Room: Memorial Union 49

08:00 - 10:15

Chair(s): Deepesh Poudel, Cheryl Antonio

MAM-A.1  08:00  Internal Dosimetry Program - Considerations and Challenges. Potter C*, Sandia National Laboratories

The determination of internal dose in the form of committed effective dose is required nationally and internationally as part of an occupational radiation protection program. Determination of internal dose is not straightforward because in vivo measurements can sometimes have considerable uncertainty, in vivo measurements can be greatly affected by the individual’s metabolism, and the evaluation of the data requires understanding of complex models and associated mathematics. Models change periodically, which requires reevaluation of analysis methodologies and, in some cases bioassay methods used. In addition, federal requirements for internal dosimetry programs, action levels for bioassay and response, and dose limits can change over time. Such conditions require interactions between the internal dosimetry program and regulators, ensuring agreement in this changing environment. All of these considerations make the field of internal dosimetry interesting and challenging, stressing the importance of having a comprehensive and competent program.

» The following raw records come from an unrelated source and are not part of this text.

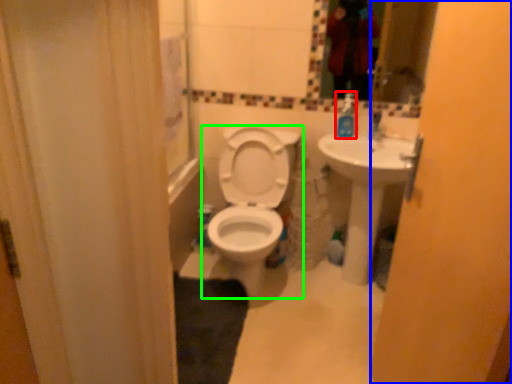
Question: Considering the real-world distances, which object is closest to soap dispenser (highlighted by a red box)? screen door (highlighted by a blue box) or toilet (highlighted by a green box).

Choices:
 (A) screen door
 (B) toilet

Answer: (B)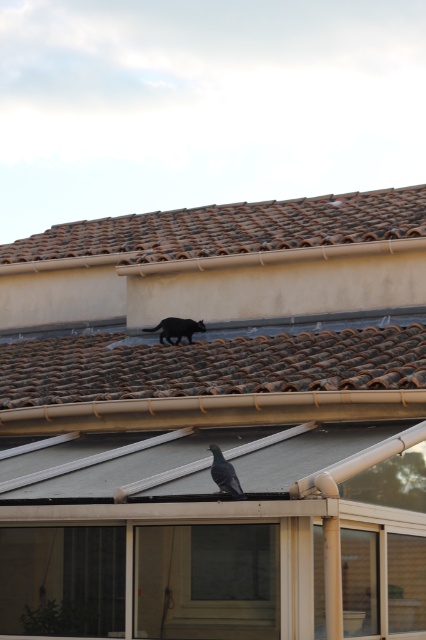
Is point (184, 243) more distant than point (167, 333)?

MAM-A.2  08:30  Criteria for Individual Monitoring and Selection of Monitoring Method: A Case Study. Khalaf Majid H.*

This case study provides criteria for individual monitoring and selection of monitoring method case study.This case study provides an introduction about the need for an internal dosimetry program and the need for participation in a routine internal dose monitoring study will detailed a group of workers handling dispersible radioactive materials and to answer the following questions; -Is routine monitoring required? -Can any procedures be implemented to avoid the need for individual monitoring? -Which individual monitoring method should be selected for Pu-239 and Am-241? -Does routine monitoring of Pu-239 by urinary and fecal analysis have adequate sensitivity and which monitoring intervals are the appropriate? -Does routine monitoring of Am-241 by lung monitoring have adequate sensitivity? -Does urine and feces routine monitoring of insoluble forms of Pu-239 have adequate sensitivity?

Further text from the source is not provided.